• ABOUT THIS EXERCISE
Put every line of text from the records into a JSON list of strings, one string per line, skipping blank lines and leaving out the pictures.

• Saved entries
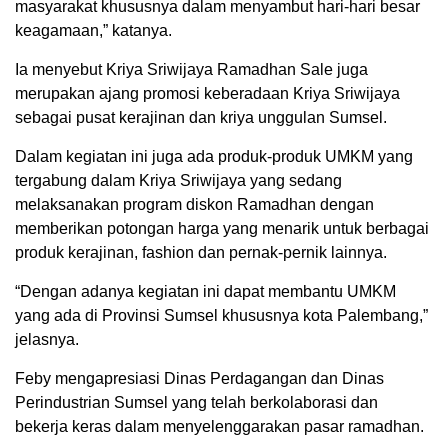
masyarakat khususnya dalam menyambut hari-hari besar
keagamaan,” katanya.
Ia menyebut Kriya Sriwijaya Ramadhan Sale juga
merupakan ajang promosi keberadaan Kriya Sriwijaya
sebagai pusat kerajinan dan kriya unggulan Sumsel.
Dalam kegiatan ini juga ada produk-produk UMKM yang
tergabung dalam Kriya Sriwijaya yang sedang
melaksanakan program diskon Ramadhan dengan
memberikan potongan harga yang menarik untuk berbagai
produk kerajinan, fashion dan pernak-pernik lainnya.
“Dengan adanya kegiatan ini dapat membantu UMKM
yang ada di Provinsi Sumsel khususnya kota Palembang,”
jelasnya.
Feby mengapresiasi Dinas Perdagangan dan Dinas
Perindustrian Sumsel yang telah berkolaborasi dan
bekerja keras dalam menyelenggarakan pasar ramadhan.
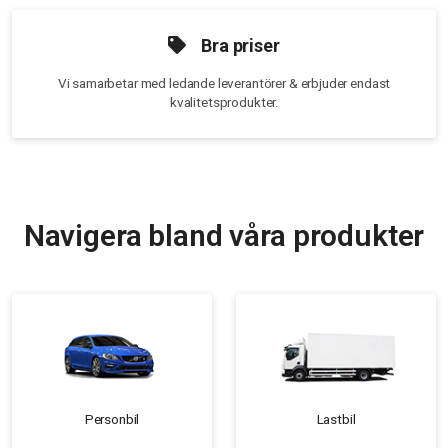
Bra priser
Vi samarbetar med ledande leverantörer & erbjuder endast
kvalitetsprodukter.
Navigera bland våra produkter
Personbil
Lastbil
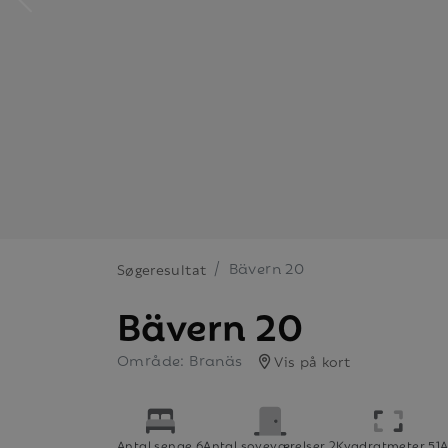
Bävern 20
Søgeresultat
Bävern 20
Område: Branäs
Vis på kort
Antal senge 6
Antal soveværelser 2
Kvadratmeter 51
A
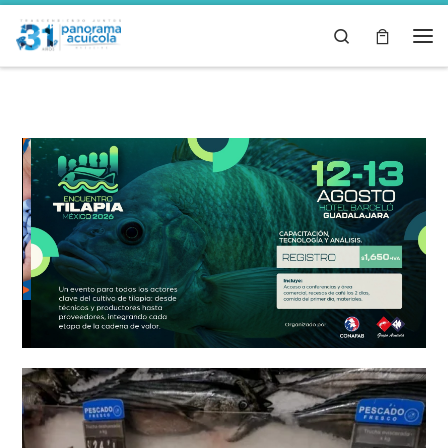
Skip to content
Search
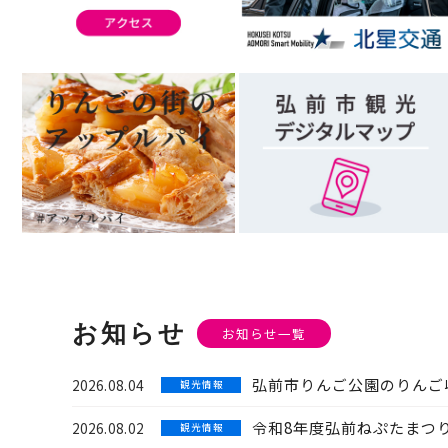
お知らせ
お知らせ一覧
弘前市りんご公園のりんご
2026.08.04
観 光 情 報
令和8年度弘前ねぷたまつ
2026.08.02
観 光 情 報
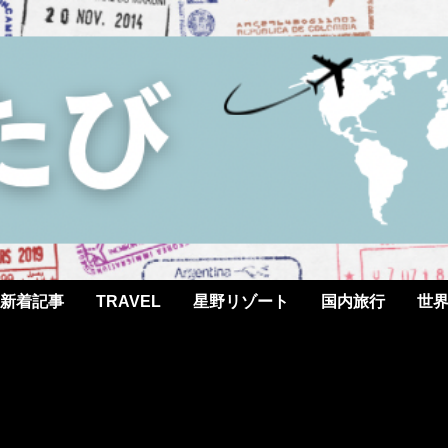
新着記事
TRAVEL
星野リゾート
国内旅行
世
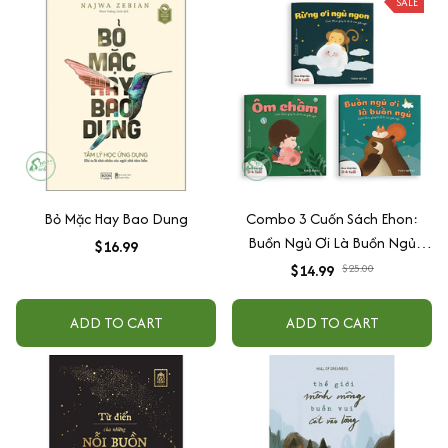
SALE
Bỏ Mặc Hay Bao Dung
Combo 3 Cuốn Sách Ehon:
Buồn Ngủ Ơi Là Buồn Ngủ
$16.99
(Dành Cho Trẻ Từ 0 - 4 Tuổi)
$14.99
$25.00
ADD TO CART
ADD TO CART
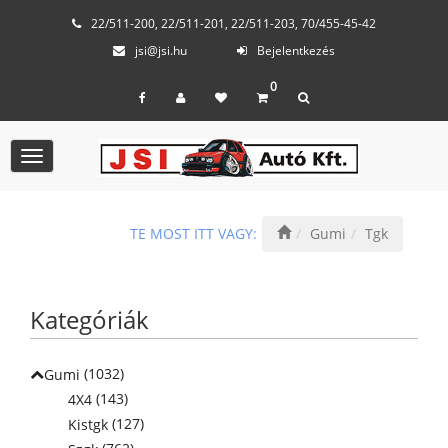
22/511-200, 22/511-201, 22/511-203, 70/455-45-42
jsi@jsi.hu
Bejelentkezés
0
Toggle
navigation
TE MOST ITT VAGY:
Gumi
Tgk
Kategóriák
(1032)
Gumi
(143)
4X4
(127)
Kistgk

• RESULT FOR THIS TASK
[
  "masyarakat khususnya dalam menyambut hari-hari besar",
  "keagamaan,” katanya.",
  "Ia menyebut Kriya Sriwijaya Ramadhan Sale juga",
  "merupakan ajang promosi keberadaan Kriya Sriwijaya",
  "sebagai pusat kerajinan dan kriya unggulan Sumsel.",
  "Dalam kegiatan ini juga ada produk-produk UMKM yang",
  "tergabung dalam Kriya Sriwijaya yang sedang",
  "melaksanakan program diskon Ramadhan dengan",
  "memberikan potongan harga yang menarik untuk berbagai",
  "produk kerajinan, fashion dan pernak-pernik lainnya.",
  "“Dengan adanya kegiatan ini dapat membantu UMKM",
  "yang ada di Provinsi Sumsel khususnya kota Palembang,”",
  "jelasnya.",
  "Feby mengapresiasi Dinas Perdagangan dan Dinas",
  "Perindustrian Sumsel yang telah berkolaborasi dan",
  "bekerja keras dalam menyelenggarakan pasar ramadhan.",
  "Bra priser",
  "Vi samarbetar med ledande leverantörer & erbjuder endast",
  "kvalitetsprodukter.",
  "Navigera bland våra produkter",
  "Personbil",
  "Lastbil",
  "Bävern 20",
  "Søgeresultat",
  "Bävern 20",
  "Område: Branäs",
  "Vis på kort",
  "Antal senge 6",
  "Antal soveværelser 2",
  "Kvadratmeter 51",
  "A",
  "Skip to content",
  "Search",
  "お知らせ",
  "お知らせ一覧",
  "弘前市りんご公園のりんご",
  "2026.08.04",
  "観 光 情 報",
  "令和8年度弘前ねぷたまつ",
  "2026.08.02",
  "観 光 情 報",
  "新着記事",
  "TRAVEL",
  "星野リゾート",
  "国内旅行",
  "世",
  "SALE",
  "Bỏ Mặc Hay Bao Dung",
  "Combo 3 Cuốn Sách Ehon:",
  "Buồn Ngủ Ơi Là Buồn Ngủ",
  "$16.99",
  "(Dành Cho Trẻ Từ 0 - 4 Tuổi)",
  "$14.99",
  "$25.00",
  "ADD TO CART",
  "ADD TO CART",
  "22/511-200, 22/511-201, 22/511-203, 70/455-45-42",
  "jsi@jsi.hu",
  "Bejelentkezés",
  "0",
  "Toggle",
  "navigation",
  "TE MOST ITT VAGY:",
  "Gumi",
  "Tgk",
  "Kategóriák",
  "(1032)",
  "Gumi",
  "(143)",
  "4X4",
  "(127)",
  "Kistgk"
]